I think that they're probably just using some base minimum as a number for the spec. I wouldn't over-think it too much.

There's no real objective standard for what's considered "minimum illumination." You'd think that within the same vendor they'd be consistent and you'd see some difference especially when they're giving it to 3 decimal places. But I think it's likely a case of showing precision without that necessarily indicating absolute accuracy.

You could hit up Andy here and see if he can shed some light (no pun intended) on how they do that aspect of their specs.
 
no, 1/2.8"@4MP will not work well in low light conditions, consider 5A425XA-HNR. Data sheets not always show reality and sometimes they simply have errors.
I think that they're probably just using some base minimum as a number for the spec. I wouldn't over-think it too much.

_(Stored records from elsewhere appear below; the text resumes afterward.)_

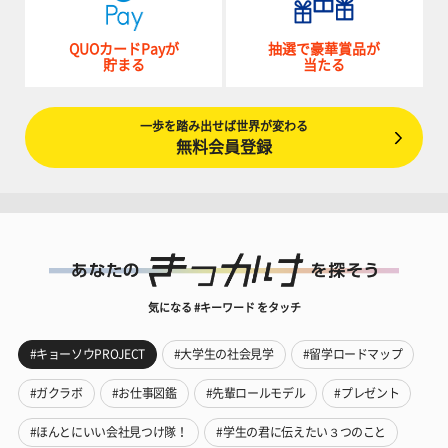
QUOカードPayが
抽選で豪華賞品が
貯まる
当たる
一歩を踏み出せば世界が変わる
無料会員登録
気になる #キーワード をタッチ
#キョーソウPROJECT
#大学生の社会見学
#留学ロードマップ
#ガクラボ
#お仕事図鑑
#先輩ロールモデル
#プレゼント
#ほんとにいい会社見つけ隊！
#学生の君に伝えたい３つのこと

There's no real objective standard for what's considered "minimum illumination." You'd think that within the same vendor they'd be consistent and you'd see some difference especially when they're giving it to 3 decimal places. But I think it's likely a case of showing precision without that necessarily indicating absolute accuracy.

You could hit up Andy here and see if he can shed some light (no pun intended) on how they do that aspect of their specs.
I suspect error is the case. The min illum numbers are useful to me as I have a number of Dahua cameras so it gives me a rough sense of sensitivity comparison. The spec is also useful when trying to compare Dahua models. I'm guessing the correct min illum specs are for the 2MP sensors as those are usually the first batches on new chips. It seems lazy not to re-test on higher MP releases, and deceiving at worse.
 
Yes, could be that too. Not at all uncommon with spec sheets like that to have cases where they've just copied over from another earlier version.

Even if you have two different numbers I'm not sure that it means a lot. Unless you have you have more details as far as what "minimum illumination" actually means and you know that's applied consistently across models. And you know that's done in a consistent way. You'd hope that's the case but not necessarily so. Then you get to the next level of whether a shown spec of .0003 vs .0005 really makes any practical difference in actual use, When you see order of magnitude differences then, yes, that probably tells you something.
 
You need the spec sheets for the actual sensors to do a comparison. While the camera vendor might say a sensor size is 1/2.8, Sony calls it "Type 1/2.8". For example, the IMX290/291 is a Type 2.8. The spec sheet says the sensor diagonal size is 6.46mm or 0.2543 inches. If my work experience is any guide, Engineering called it 1/4 and Marketing changed it to Type 1/2.8. The IMX178 sensor is a Type 1/1.8. Spec sheet says diagonal size is 8.92mm, or 0.3512". Sounds pretty close to 1/3 to me. The IMX347, also a Type 1/1.8 sensor is 9.04mm diagonal, which is about 1/2.81 .
 
I don't know how we could get that info except directly from Dahua. That may be true but doesn't explain how min illum numbers could be identical when Dahua calls both image sensors "1/2.8" STARVIS™ CMOS". I highly doubt they would be swapping complete sensor types when the other indicators suggest they are identical other than the MP. Either the sensors themselves are completely different and they happen to have the same min illum numbers, or the min illum numbers are wrong for one of them.